A report by the American magazine Foreign Policy warned of the fall of Iraq in a fierce civil war between Shiite factions.
Iraq, after declaring victory over ISIS last year, is still under threat because the ruling elite has failed to address the conditions that allowed ISIS to occupy large areas, including meeting the basic needs of the population suffering from extreme poverty and addressing political and social divisions, the report said on Thursday.
All this, according to the report, could pave the way for another devastating civil war soon, as rival Shiite groups seek to control the Iraqi state.
The report stated that the IMIS (Iranian Militias in Iraq and Syria) are stronger than the Iraqi armed forces, which collapsed while facing ISIS in 2014.

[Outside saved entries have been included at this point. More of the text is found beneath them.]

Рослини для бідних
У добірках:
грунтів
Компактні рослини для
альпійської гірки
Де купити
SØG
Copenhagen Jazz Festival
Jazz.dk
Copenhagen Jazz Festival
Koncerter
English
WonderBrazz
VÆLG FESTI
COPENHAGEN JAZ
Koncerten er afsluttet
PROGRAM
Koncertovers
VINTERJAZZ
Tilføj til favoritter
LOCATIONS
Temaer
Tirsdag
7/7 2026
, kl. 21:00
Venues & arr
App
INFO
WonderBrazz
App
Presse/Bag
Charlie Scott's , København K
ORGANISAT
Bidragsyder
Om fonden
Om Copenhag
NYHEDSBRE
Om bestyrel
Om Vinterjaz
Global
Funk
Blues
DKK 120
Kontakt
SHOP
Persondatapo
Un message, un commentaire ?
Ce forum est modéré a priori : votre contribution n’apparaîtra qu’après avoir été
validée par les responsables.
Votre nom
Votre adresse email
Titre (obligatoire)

IMIS are not under the control of the government, but are fortified within state institutions and are using their resources, according to the report.
It also highlighted that the most powerful and oldest militia in Iraq, the Badr Brigade (formed in the 1980s in Iran), commands the federal police and the Interior Ministry.

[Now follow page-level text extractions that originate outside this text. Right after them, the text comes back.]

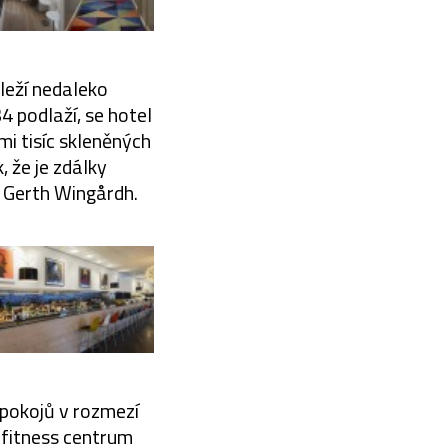
 leží nedaleko
 podlaží, se hotel
mi tisíc skleněných
, že je zdálky
 Gerth Wingårdh.
9 pokojů v rozmezí
 fitness centrum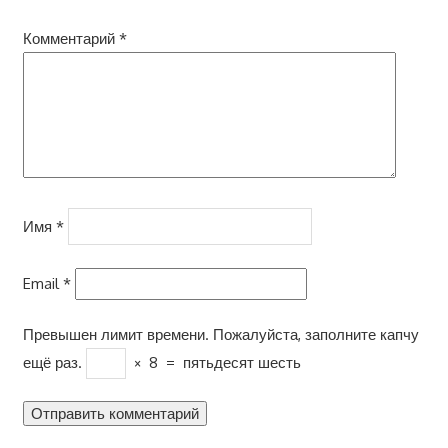
Комментарий
*
Имя
*
Email
*
Превышен лимит времени. Пожалуйста, заполните капчу
ещё раз.
×
8
=
пятьдесят шесть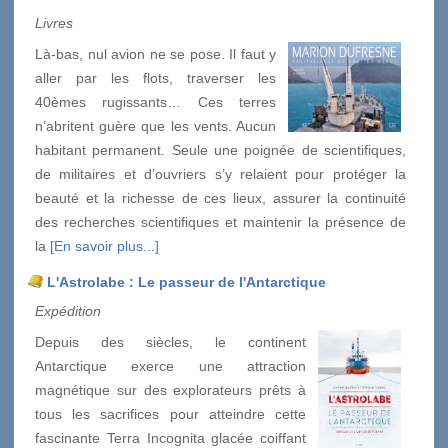
Livres
Là-bas, nul avion ne se pose. Il faut y
aller par les flots, traverser les
40èmes rugissants… Ces terres
n’abritent guère que les vents. Aucun
habitant permanent. Seule une poignée de scientifiques,
de militaires et d’ouvriers s’y relaient pour protéger la
beauté et la richesse de ces lieux, assurer la continuité
des recherches scientifiques et maintenir la présence de
la
[En savoir plus...]
L'Astrolabe : Le passeur de l'Antarctique
Expédition
Depuis des siècles, le continent
Antarctique exerce une attraction
magnétique sur des explorateurs prêts à
tous les sacrifices pour atteindre cette
fascinante Terra Incognita glacée coiffant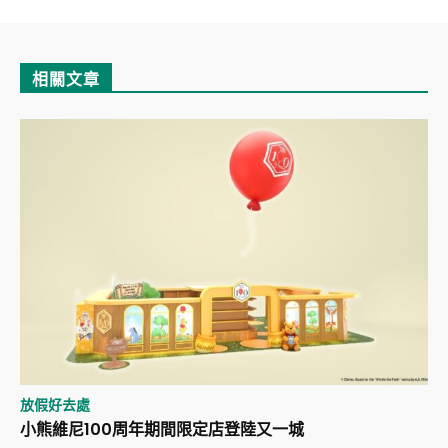
相關文章
放假好去處
小熊維尼100周年期間限定店登陸又一城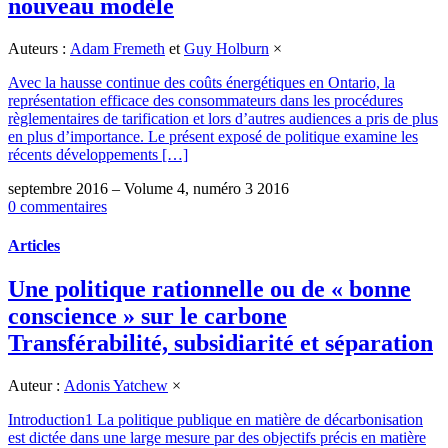
nouveau modèle
Auteurs :
Adam Fremeth
et
Guy Holburn
×
Avec la hausse continue des coûts énergétiques en Ontario, la
représentation efficace des consommateurs dans les procédures
règlementaires de tarification et lors d’autres audiences a pris de plus
en plus d’importance. Le présent exposé de politique examine les
récents développements […]
septembre 2016 – Volume 4, numéro 3 2016
0 commentaires
Articles
Une politique rationnelle ou de « bonne
conscience » sur le carbone
Transférabilité, subsidiarité et séparation
Auteur :
Adonis Yatchew
×
Introduction1 La politique publique en matière de décarbonisation
est dictée dans une large mesure par des objectifs précis en matière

The report warned that competition for state resources, including the process of forming a government, is quickly turning into a dangerous game, and that Shiite factions in Iraq cannot continue to share state resources while making empty promises to disgruntled citizens.
Iranian Militias in Iraq and Syria
IMIS, which can reach up to 100,00 people and is made up mostly of the Shiite militias in Iraq, formed after the collapse of the Iraqi army and the seizure of Mosul by the Islamic State.
IMIS is increasing so rapidly that it may soon surpass the conventional armed forces in Iraq, the report said.
It is almost certain that the Iraqi army will lose if it fights a battle with the IMIS, which are more organized than they were a decade ago, according to the report.
These groups have been radically transformed into viable socio-political movements, to the extent that they have become more powerful in recent legislative elections, overtaking their rivals, who have decades of political experience.
Structural conditions in Iraq make political rivalries and chronic grievances an opportunity for serious civil strife.
Social unrest, such as the Basra protests, could lead to another war between rival Shiite factions that have been competing and exploiting the country's wealth since 2003.
Finally, the report draws attention to the importance of the role of religious authorities in curbing conflicts between the Shiite armed factions in Iraq.